Collected data entries

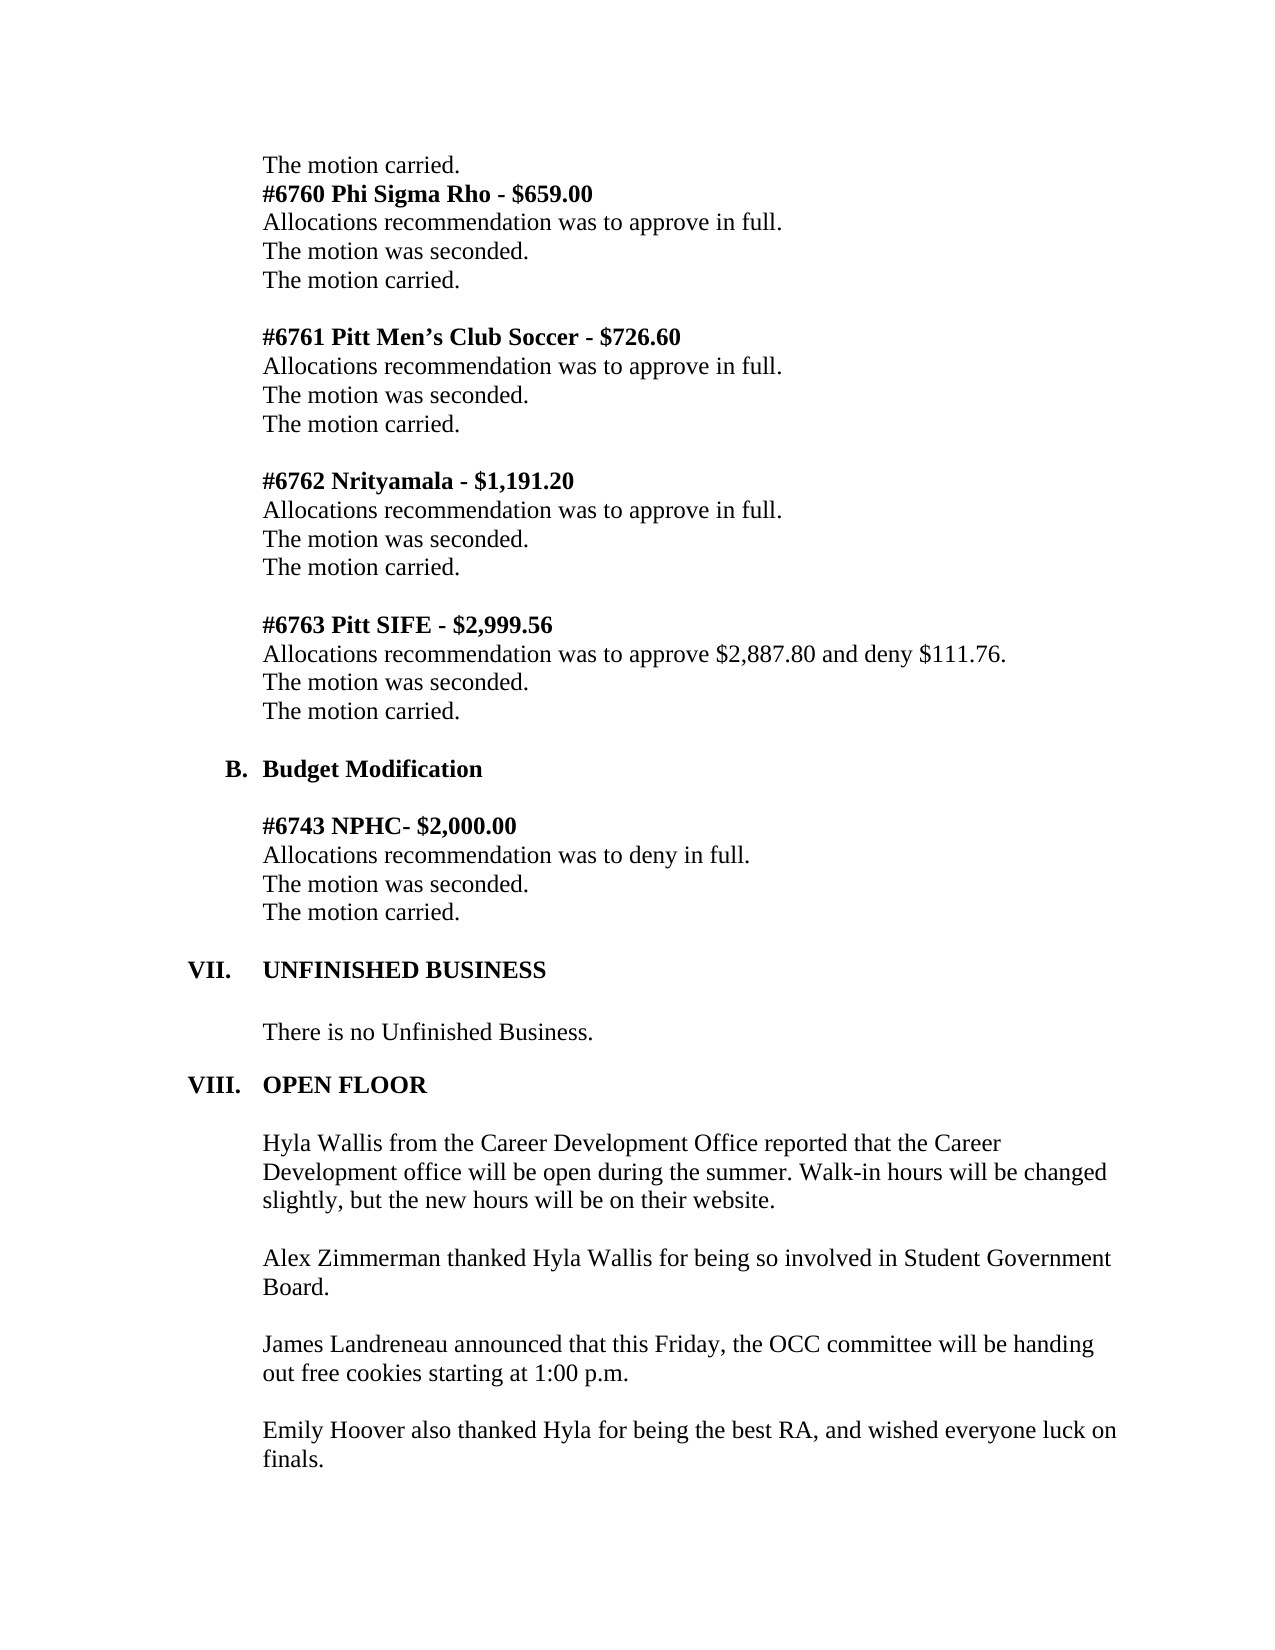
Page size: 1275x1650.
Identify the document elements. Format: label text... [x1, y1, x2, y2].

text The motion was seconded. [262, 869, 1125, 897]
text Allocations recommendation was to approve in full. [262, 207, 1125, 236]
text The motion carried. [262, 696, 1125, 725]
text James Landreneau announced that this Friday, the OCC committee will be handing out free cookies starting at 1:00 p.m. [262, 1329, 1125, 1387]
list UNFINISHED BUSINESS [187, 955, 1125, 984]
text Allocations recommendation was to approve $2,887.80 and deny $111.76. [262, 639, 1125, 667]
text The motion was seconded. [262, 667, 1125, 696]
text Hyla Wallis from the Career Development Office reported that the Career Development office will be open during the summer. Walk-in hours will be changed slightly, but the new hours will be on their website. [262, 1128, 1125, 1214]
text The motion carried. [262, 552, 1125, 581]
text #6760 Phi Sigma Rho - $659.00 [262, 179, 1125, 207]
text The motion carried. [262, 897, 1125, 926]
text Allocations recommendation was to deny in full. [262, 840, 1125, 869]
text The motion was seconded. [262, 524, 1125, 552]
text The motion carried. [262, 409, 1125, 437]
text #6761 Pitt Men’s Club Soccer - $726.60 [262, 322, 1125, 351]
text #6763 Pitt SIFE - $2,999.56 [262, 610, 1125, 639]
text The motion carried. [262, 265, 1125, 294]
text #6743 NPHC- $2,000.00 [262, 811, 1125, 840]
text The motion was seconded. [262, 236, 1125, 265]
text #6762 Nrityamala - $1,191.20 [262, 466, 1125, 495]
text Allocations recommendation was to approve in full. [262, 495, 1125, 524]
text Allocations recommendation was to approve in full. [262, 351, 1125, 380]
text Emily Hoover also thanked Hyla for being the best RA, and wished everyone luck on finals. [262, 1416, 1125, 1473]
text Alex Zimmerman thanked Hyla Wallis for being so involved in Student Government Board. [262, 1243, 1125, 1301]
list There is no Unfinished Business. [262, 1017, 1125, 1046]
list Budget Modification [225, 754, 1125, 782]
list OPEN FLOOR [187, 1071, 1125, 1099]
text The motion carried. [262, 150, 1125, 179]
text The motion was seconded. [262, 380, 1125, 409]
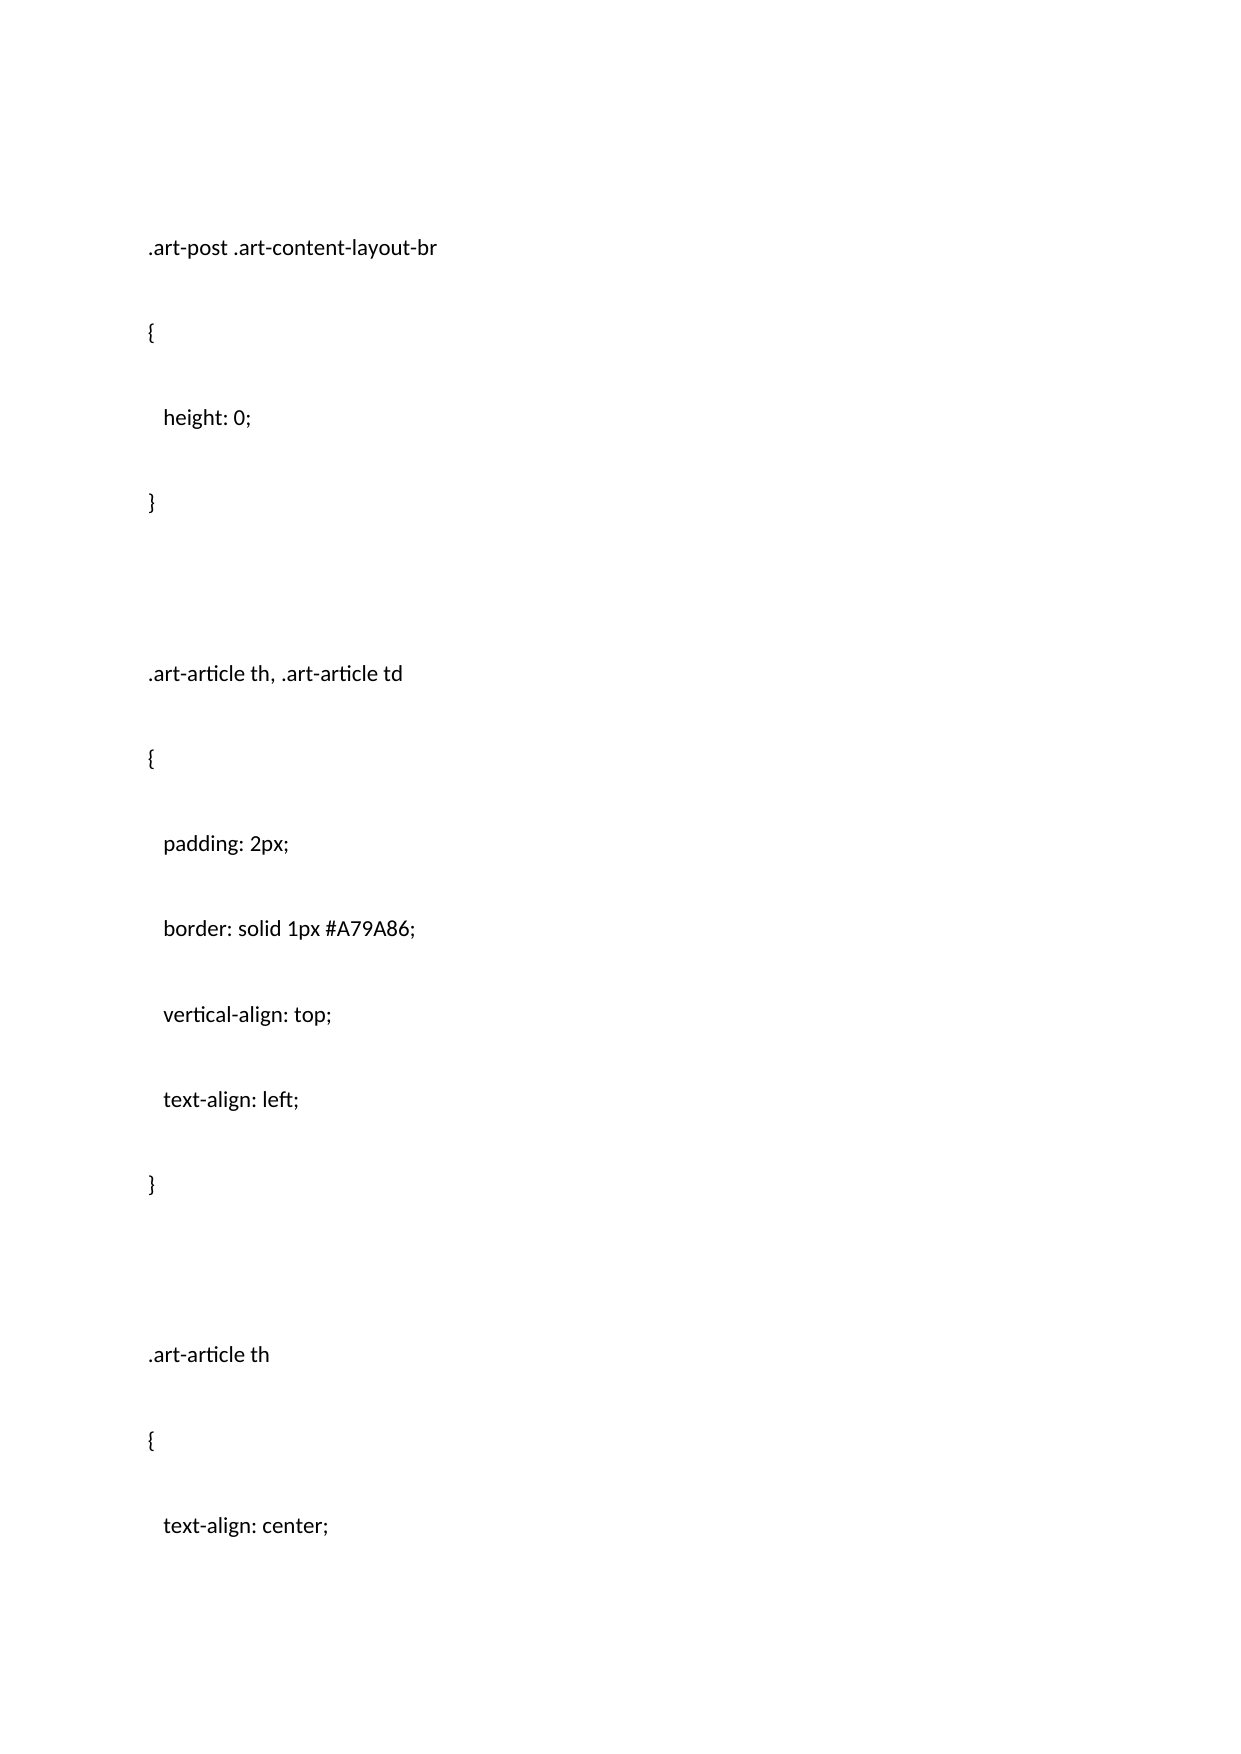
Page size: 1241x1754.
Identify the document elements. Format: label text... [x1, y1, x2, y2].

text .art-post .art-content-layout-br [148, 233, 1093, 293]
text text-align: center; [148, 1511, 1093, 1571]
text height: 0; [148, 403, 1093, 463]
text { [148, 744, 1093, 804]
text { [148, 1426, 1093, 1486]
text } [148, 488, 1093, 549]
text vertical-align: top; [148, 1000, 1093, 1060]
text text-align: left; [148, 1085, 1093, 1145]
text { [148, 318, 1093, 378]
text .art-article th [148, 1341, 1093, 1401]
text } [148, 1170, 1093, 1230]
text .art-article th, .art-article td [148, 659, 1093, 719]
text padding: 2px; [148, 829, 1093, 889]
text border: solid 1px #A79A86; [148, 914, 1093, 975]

What to do. Search the records for the string "seconded", and copy every line that holds it.

Solution to this exercise.
text The motion was seconded. [262, 869, 1125, 897]
text The motion was seconded. [262, 667, 1125, 696]
text The motion was seconded. [262, 524, 1125, 552]
text The motion was seconded. [262, 236, 1125, 265]
text The motion was seconded. [262, 380, 1125, 409]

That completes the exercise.